Activity → Report the number of lines holding "with" in the material below, and nothing more.
Records to process START
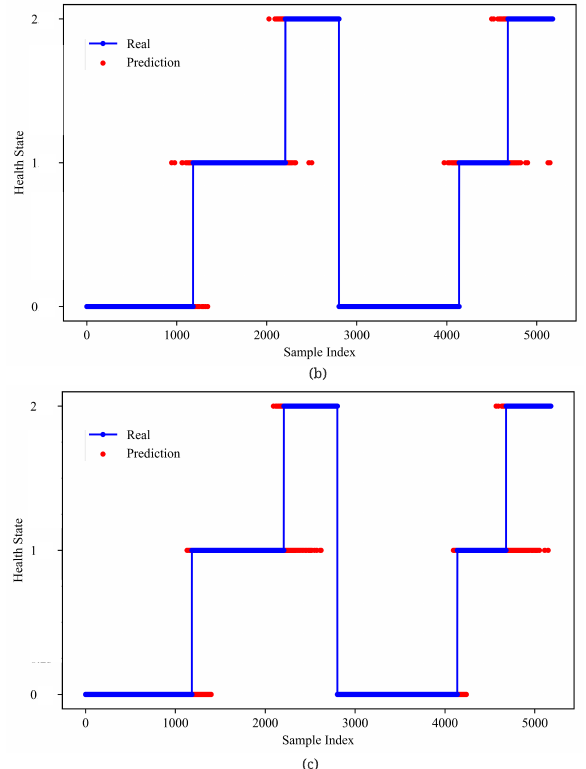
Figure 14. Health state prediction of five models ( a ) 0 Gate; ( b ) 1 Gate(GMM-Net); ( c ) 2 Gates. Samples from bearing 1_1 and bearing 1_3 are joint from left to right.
Records to process END
Records to process START
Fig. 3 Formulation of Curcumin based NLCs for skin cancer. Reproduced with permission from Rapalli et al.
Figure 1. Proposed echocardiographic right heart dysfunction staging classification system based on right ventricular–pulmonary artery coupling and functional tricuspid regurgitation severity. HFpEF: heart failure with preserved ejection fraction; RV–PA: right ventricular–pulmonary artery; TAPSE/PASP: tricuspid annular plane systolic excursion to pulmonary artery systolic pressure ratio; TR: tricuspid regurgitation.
Records to process END
Records to process START
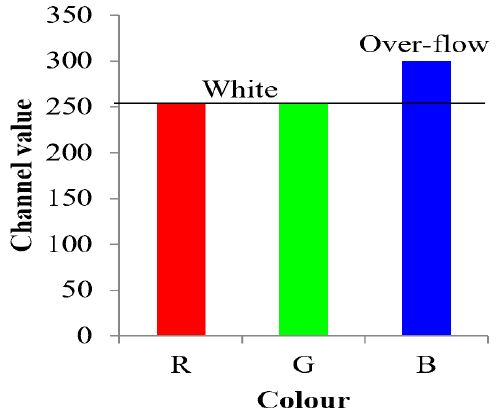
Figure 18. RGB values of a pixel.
Records to process END
Your response → 2